(Dataset items)
● ● ● ● ●

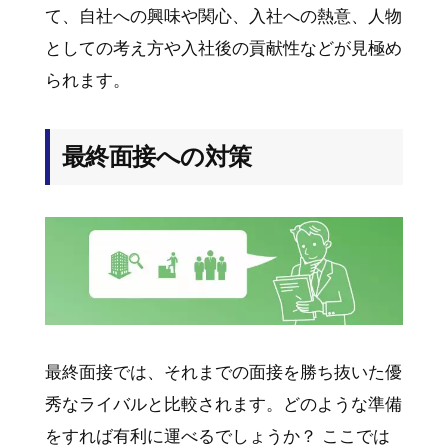
て、自社への興味や関心、入社への熱意、人物
としての考え方や入社後の貢献性などが見極め
られます。
最終面接への対策
最終面接では、それまでの面接を勝ち抜いた優
秀なライバルと比較されます。どのような準備
をすれば有利に運べるでしょうか？ ここでは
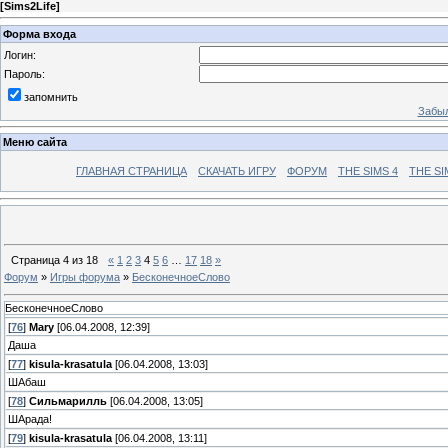
[
Sims2Life
]
Форма входа
Логин:
Пароль:
запомнить
Забыл
Меню сайта
ГЛАВНАЯ СТРАНИЦА
СКАЧАТЬ ИГРУ
ФОРУМ
THE SIMS 4
THE SI
Страница
4
из
18
«
1
2
3
4
5
6
…
17
18
»
Форум
»
Игры форума
»
БесконечноеСлово
БесконечноеСлово
[
76
]
Mary
[06.04.2008, 12:39]
Даша
[
77
]
kisula-krasatula
[06.04.2008, 13:03]
ШАбаш
[
78
]
Сильмарилль
[06.04.2008, 13:05]
ШАрада!
[
79
]
kisula-krasatula
[06.04.2008, 13:11]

● ● ● ● ●

### Assignment
Please write out all the data word for word, but keep every picture out.

### Answer to this problem
て、自社への興味や関心、入社への熱意、人物
としての考え方や入社後の貢献性などが見極め
られます。
最終面接への対策
最終面接では、それまでの面接を勝ち抜いた優
秀なライバルと比較されます。どのような準備
をすれば有利に運べるでしょうか？ ここでは
[
Sims2Life
]
Форма входа
Логин:
Пароль:
запомнить
Забыл
Меню сайта
ГЛАВНАЯ СТРАНИЦА
СКАЧАТЬ ИГРУ
ФОРУМ
THE SIMS 4
THE SI
Страница
4
из
18
«
1
2
3
4
5
6
…
17
18
»
Форум
»
Игры форума
»
БесконечноеСлово
БесконечноеСлово
[
76
]
Mary
[06.04.2008, 12:39]
Даша
[
77
]
kisula-krasatula
[06.04.2008, 13:03]
ШАбаш
[
78
]
Сильмарилль
[06.04.2008, 13:05]
ШАрада!
[
79
]
kisula-krasatula
[06.04.2008, 13:11]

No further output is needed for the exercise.